A exequente contestou, alegando, em síntese, que se deverá considerar interrompida a prescrição com a instauração da execução.
Foi proferida sentença, julgando a oposição procedente e determinando a extinção da execução (apenas) contra a embargante.
A exequente interpôs apelação, em cujo âmbito a Relação, por maioria, revogou a sentença e julgou improcedente a excepção peremptória de prescrição.
A executada/embargante interpôs recurso de revista, cujo objecto delimitou com conclusões em que suscita a questão de saber se ocorreu a invocada excepção da prescrição, tendo em conta que o retardamento na efectivação da citação foi imputável à exequente.
Importa apreciar e decidir a enunciada questão, para o que releva a seguinte matéria de facto que a Relação teve por assente:
- «1.Foi apresentada à execução pelo exequente AA, S.A. de que estes autos constituem um apenso, o documento junto a fls. 12 dos mesmos, denominado “livrança”, contendo, além do mais, os seguintes dizeres: Importância – 25.564,80 €; Vencimento – 2014-09-04; Local e Data de Emissão – Porto – 2014-08-25; Assinatura da subscritora: consta a assinatura e carimbo da sociedade CC Lda. No verso da livrança consta a Assinatura da embargante com a expressão ”Bom por aval à sociedade subscritora”.

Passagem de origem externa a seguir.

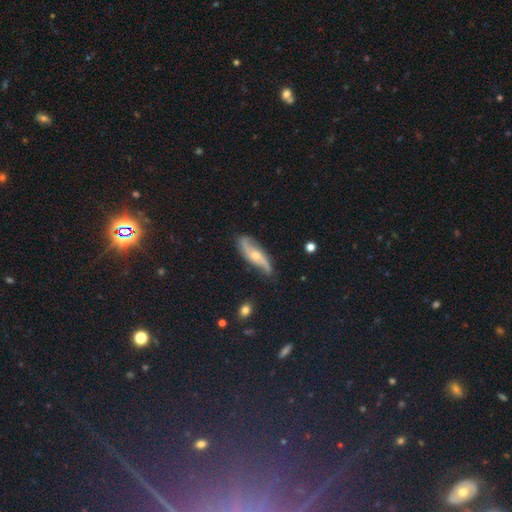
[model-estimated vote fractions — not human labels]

- 2.A execução de que estes autos constituem um apenso deu entrada em juízo no dia 27.07.2017.
- 3.O exequente refere como causa de pedir “A obrigação resulta expressa e exclusivamente do título dado à execução, uma livrança, não paga na data de vencimento (04.09.2014), sendo executados a empresa subscritora e os avalistas da mesma”.

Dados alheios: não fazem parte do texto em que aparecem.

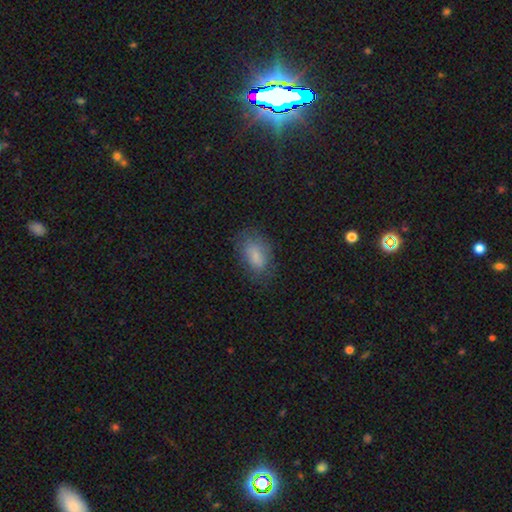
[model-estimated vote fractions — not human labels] Smooth or featured? Predicted: smooth (p=0.78). How rounded? Predicted: in between (p=0.88). Merging? Predicted: none (p=0.68).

- 4.A executada/embargante BB foi citada em 19.09.2017.»
Dispõe o nº 1 do artigo 323º do CC: «A prescrição interrompe-se pela citação ou notificação judicial de qualquer acto que exprima, directa ou indirectamente, a intenção de exercer o direito, seja qual for o processo a que o acto pertence e ainda que o tribunal seja incompetente». Por sua vez, prescreve o nº 2 do mesmo artigo: «Se a citação ou notificação se não fizer dentro de cinco dias depois de ter sido requerida, por causa não imputável ao requerente, tem-se a prescrição por interrompida logo que decorram os cinco dias».

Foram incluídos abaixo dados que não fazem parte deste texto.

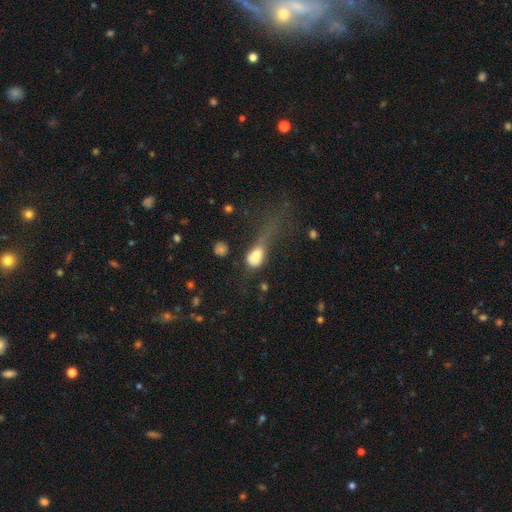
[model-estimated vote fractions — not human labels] Morphology: type=smooth (72%); roundness=in between (74%); merging=major disturbance (60%).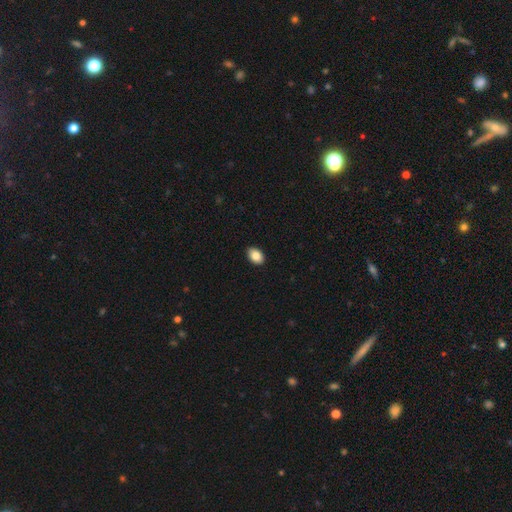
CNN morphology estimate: Smooth or featured? smooth (88%)
How rounded? in between (85%)
Merging? none (90%)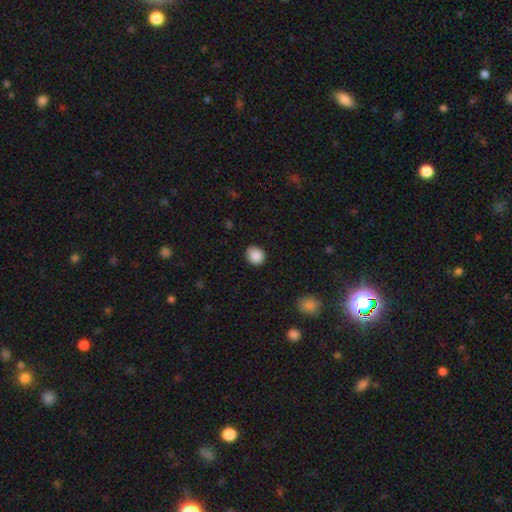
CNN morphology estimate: type=smooth (88%); roundness=round (74%); merging=none (84%).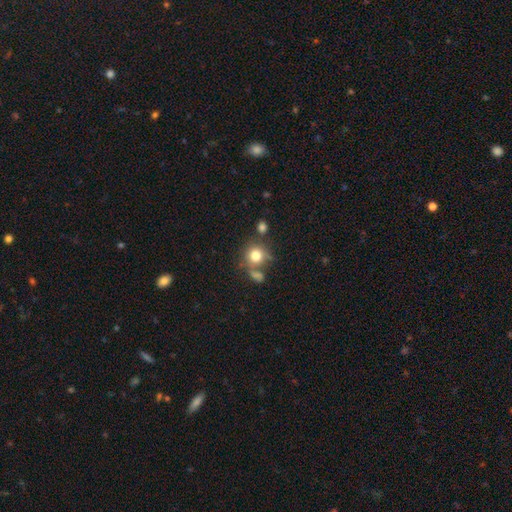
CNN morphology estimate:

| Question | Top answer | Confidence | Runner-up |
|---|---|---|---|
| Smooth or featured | smooth | 78% | star or artifact (11%) |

A questão suscitada no presente recurso é apenas a de saber se, nos termos deste nº 2, o prazo de prescrição cambiária de 3 anos (arts. 70º, 77º e 78º da LULL) que, tendo iniciado em 4.9.2014 (data do vencimento da livrança dada à execução), terminaria em 4.9.2017, foi ou não interrompido 5 dias depois de a citação ter sido requerida, em 27.7.2017, portanto, em plenas férias judiciais.
Uma vez que a citação só ocorreu efectivamente em 19.9.2017, entendendo-se que a mesma não se fez dentro de 5 dias depois de ter sido requerida por causa imputável à exequente, não se verificou qualquer interrupção e a prescrição consumou-se em 4.9.2017.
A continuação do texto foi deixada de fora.